SRA.  CARVALHO: Espero que você tenha passado uma tarde muito agradável.

MARIAZINHA: Passei sim! Foi o dia mais feliz da minha vida!

SRA.  CARVALHO: Agora ao trabalho!

MARIAZINHA: O Sr. e a Sra. Martins, seus convidados, estão aí na porta. Eles estavam à minha espera. Não se atreveram a vir por si sós. Eles supõem que irão jantar com vocês esta noite.

SRA. CARVALHO: Ah, sim. Nós os estávamos esperando. E estamos famintos. Que não se perceba que íamos começar a jantar sem eles. Não comemos nada o dia todo. Tivemos que encomendar umas pizzas veganas porque a Sr. Sra, Martins acabam de chegar da Índia para revender japamalas em feiras místicas dos subúrbios de Madrid. Você não devia ter saído!

MARIAZINHA: Mas foram vocês me deram permissão

SR. CARVALHO: Nós não fizemos isso de propósito.
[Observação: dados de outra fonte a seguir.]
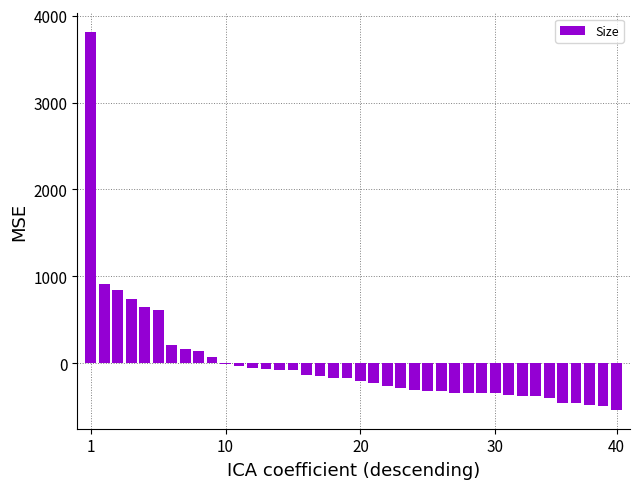

What is the greatest value displayed?

3808.4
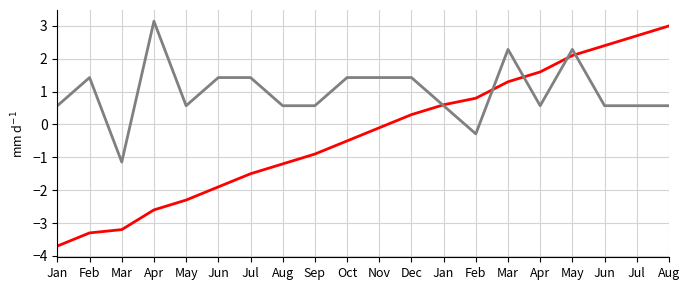

Reading left to right, what are all the values shown in this chart?

col_1 cumulative: -3.7	-3.3	-3.2	-2.6	-2.3	-1.9	-1.5	-1.2	-0.9	-0.5	-0.1	0.3	0.6	0.8	1.3	1.6	2.1	2.4	2.7	3.0
col_1 rolling mean: 0.6	1.4	-1.1	3.1	0.6	1.4	1.4	0.6	0.6	1.4	1.4	1.4	0.6	-0.3	2.3	0.6	2.3	0.6	0.6	0.6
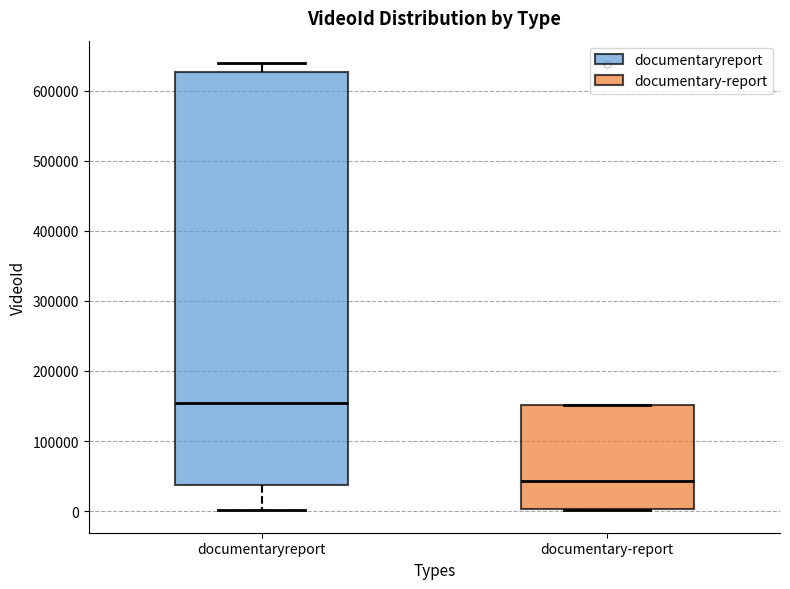

Reading left to right, read every box against the y-axis: the position of its median line, the range the box covers, and the ends of its whiskers. The values are not printed on the chart, so give them approximately, as read against the axis.

documentaryreport: median 150000, box 40000 to 630000, whiskers 0 to 640000
documentary-report: median 40000, box 0 to 150000, whiskers 0 to 150000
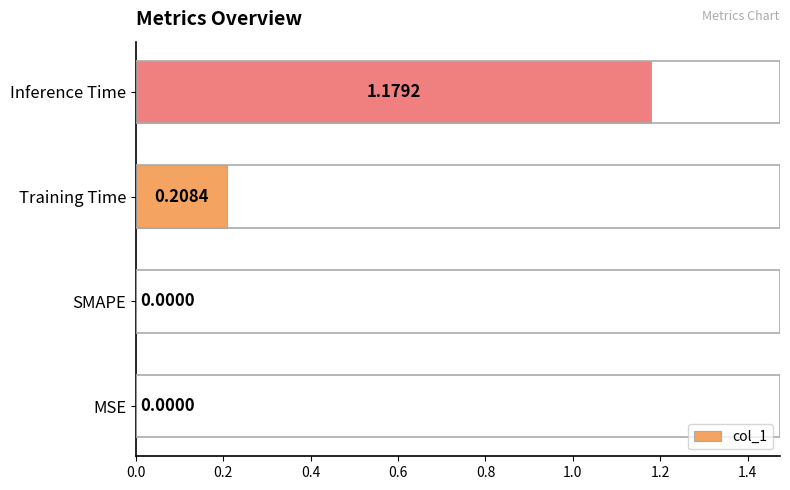

Which category has the highest value across all series?

Inference Time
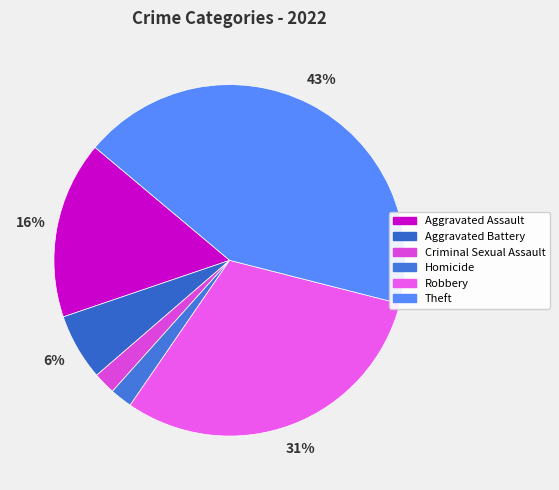

How many segments does this pie chart have?

6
Temos que pensar seriamente se essa folga ao domingo à tarde se mantém.

A Piu
Br, maio 2022

texto: primeira versão com base na " A cantora careca" de Ionesco escrito na oficina " Dramaturgia para titeres" por Javier Swedzky ( Argentina) Maio 2022.

foto: protótipo de boneco antropomorfico realizado na diplomatura de teatro lambe lambe 2021 ( Republica de Chaco) com Tania Corvalan.